Sabah Gazetesi yazarı Kerem Alkin'in değerlendirmelerine göre, Türkiye ekonomisi 2024 yılında 1 trilyon 322 milyar dolarlık Gayri Safi Yurt İçi Hasıla (GSYH) büyüklüğüne ulaşarak dünyanın en büyük 17. ekonomisi konumunu korudu. Uluslararası Para Fonu’nun (IMF) öngörülerine göre, 2025'te Türkiye'nin GSYH’sinin 1,5 trilyon doları aşması bekleniyor.

IMF verileri incelendiğinde, 2015-2025 arasında enflasyondan arındırılmış büyüme performansı açısından Türkiye’nin yüzde 59’luk bir oran yakaladığı görülüyor. Bu oranla Türkiye, Hindistan (%77) ve Çin’in (%74) ardından üçüncü sırada yer alıyor. Türkiye’yi yüzde 51’lik büyüme oranıyla Endonezya takip ediyor. 2025 öngörülerine göre, Endonezya’nın küçük bir farkla Türkiye’nin önüne geçerek dünyanın 16. büyük ekonomisi olması bekleniyor.
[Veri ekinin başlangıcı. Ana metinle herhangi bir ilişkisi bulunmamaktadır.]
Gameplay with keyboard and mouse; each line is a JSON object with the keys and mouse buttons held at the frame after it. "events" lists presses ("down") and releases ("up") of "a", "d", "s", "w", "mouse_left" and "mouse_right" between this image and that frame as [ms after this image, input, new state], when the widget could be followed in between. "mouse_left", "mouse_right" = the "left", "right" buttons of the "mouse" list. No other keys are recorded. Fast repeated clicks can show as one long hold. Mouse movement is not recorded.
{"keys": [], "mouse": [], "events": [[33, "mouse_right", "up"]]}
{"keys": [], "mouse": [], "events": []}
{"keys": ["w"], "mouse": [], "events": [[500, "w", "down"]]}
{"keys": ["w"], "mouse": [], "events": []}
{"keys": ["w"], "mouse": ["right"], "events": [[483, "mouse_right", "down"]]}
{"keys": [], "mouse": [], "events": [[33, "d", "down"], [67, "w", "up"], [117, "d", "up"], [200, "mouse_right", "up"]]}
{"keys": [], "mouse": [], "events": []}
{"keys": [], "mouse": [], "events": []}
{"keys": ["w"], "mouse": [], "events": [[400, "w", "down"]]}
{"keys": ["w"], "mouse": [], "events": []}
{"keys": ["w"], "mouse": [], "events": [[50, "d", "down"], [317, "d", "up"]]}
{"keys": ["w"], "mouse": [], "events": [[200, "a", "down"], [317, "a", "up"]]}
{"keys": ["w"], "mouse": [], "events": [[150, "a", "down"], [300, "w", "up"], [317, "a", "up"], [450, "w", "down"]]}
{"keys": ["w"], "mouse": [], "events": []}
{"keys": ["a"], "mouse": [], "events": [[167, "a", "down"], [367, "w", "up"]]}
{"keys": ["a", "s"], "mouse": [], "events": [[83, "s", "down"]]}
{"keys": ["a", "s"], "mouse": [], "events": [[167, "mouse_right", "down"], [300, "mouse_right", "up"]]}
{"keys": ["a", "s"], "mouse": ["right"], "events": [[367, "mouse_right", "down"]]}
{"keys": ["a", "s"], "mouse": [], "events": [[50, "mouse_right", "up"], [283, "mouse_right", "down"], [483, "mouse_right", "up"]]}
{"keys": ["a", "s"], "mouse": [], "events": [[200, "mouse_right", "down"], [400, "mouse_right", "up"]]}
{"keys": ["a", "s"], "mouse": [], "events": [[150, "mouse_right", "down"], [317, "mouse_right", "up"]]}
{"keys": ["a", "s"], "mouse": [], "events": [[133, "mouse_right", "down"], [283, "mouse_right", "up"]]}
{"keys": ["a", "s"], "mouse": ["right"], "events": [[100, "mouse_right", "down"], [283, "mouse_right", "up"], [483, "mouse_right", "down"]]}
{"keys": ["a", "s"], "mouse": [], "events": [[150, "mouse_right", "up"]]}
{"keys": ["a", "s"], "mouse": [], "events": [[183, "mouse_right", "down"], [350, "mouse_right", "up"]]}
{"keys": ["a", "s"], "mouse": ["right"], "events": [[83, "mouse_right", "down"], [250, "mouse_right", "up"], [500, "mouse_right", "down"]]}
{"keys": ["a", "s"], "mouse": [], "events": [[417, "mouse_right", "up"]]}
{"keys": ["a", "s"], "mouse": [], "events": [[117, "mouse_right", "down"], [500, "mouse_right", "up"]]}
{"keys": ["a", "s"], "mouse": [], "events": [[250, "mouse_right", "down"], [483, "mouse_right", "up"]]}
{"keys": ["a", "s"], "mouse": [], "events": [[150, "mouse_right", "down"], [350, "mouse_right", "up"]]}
ABD halen 30 trilyon dolarlık GSYH ile dünyanın en büyük ekonomisi konumundayken, Çin 20 trilyon dolara yaklaşarak ikinci sırada bulunuyor. Almanya ve Japonya’nın ardından Hindistan, 4,3 trilyon dolarlık ekonomisiyle beşinci sırada yer alıyor.

Tarım ve Sanayi Sektörleri Türkiye'nin Ekonomik Gücünü Destekliyor

Türkiye'nin ekonomik büyümesinde sanayi ve tarım sektörleri önemli bir yer tutuyor. Türk sanayisi, 2024 itibarıyla 195 milyar dolarlık katma değer üretirken, bu rakam 154 ülkenin toplam GSYH’sını aşıyor. Tarım sektörü ise 74 milyar dolarlık üretimle 128 ülkenin GSYH’sinden daha büyük bir ekonomik değer yaratmış durumda.

2002 yılında Türk tarımının ürettiği katma değer 23,7 milyar dolar seviyesindeyken, son 22 yılda bu rakam üç katına çıktı. Aynı dönemde tarım ihracatı 3,75 milyar dolardan 36,2 milyar dolara ulaşarak neredeyse 10 kat arttı. İç piyasaya sunulan tarım ürünü miktarı ise 2002’de 20 milyar dolar iken, 2024'te 38 milyar dolara yükseldi.

Türkiye’de kişi başına düşen tarım ürünü tüketimi de artış gösterdi. 2002 yılında 66 milyon nüfus ve 13 milyon turiste kişi başına 253 dolarlık ürün sunulurken, 2024'te 85 milyon nüfus ve 60 milyon turist ile bu rakam 262 dolara çıktı.

Gıda Enflasyonu ve Tedarik Zinciri Sorunları

Kerem Alkin, tarım ve gıda sektöründeki enflasyonun temel sebebinin arz kaynaklı olmadığını belirtiyor. Ürünlerin tarladan sofraya ulaşma sürecindeki paketleme, depolama, raf düzenlemeleri ve tedarik zincirindeki aracılar gibi faktörler enflasyon üzerinde büyük bir etkiye sahip. Türkiye’de kişi başına yıllık 93 kg gıda israfı yaşanırken, bu durum fiyat istikrarını olumsuz etkiliyor.

Önümüzdeki yıllarda Afrika ve Asya'dan Türkiye'nin tarım ve gıda ürünlerine yönelik talebin artması bekleniyor. 50 milyar dolarlık ihracat ve 50 milyar dolarlık iç piyasa arzı hedefleri doğrultusunda, tarımsal üretimde modern sulama yöntemleri, planlı üretim ve yeni nesil tarım teknolojileri stratejik önem taşıyor.

Sanayi ve Teknoloji Yatırımları Türkiye'yi 2030 Hedeflerine Taşıyacak

Türk imalat sanayisinin savunma, makine, metalürji, yenilenebilir enerji ve dijital teknolojiler gibi yüksek katma değerli alanlara yönelmesi, Türkiye ekonomisinin büyümesine önemli katkı sağlayacak. Önümüzdeki yıllarda sanayide üretilen katma değerin 250 milyar dolara çıkarılması hedeflenirken, bu süreç Türkiye’yi 2030'da 2 trilyon dolarlık GSYH seviyesine yaklaştıracak.

2025’te 1,5 Trilyon Dolar Hedefi

2024 yılı enflasyonla mücadele odaklı ekonomik programlara rağmen Türkiye, OECD ülkeleri arasında en yüksek ikinci büyüme oranını yakalamayı başardı. 2025 yılı için öngörülen yüzde 4’lük büyüme oranı ile Türkiye’nin GSYH’sinin 1,5 trilyon doları aşması bekleniyor.

Türkiye ekonomisinin bu ivmeyi sürdürebilmesi için sanayi ve tarım sektörlerinde verimlilik artırıcı politikaların uygulanması, ihracatın desteklenmesi ve israfla mücadelenin güçlendirilmesi kritik rol oynayacak.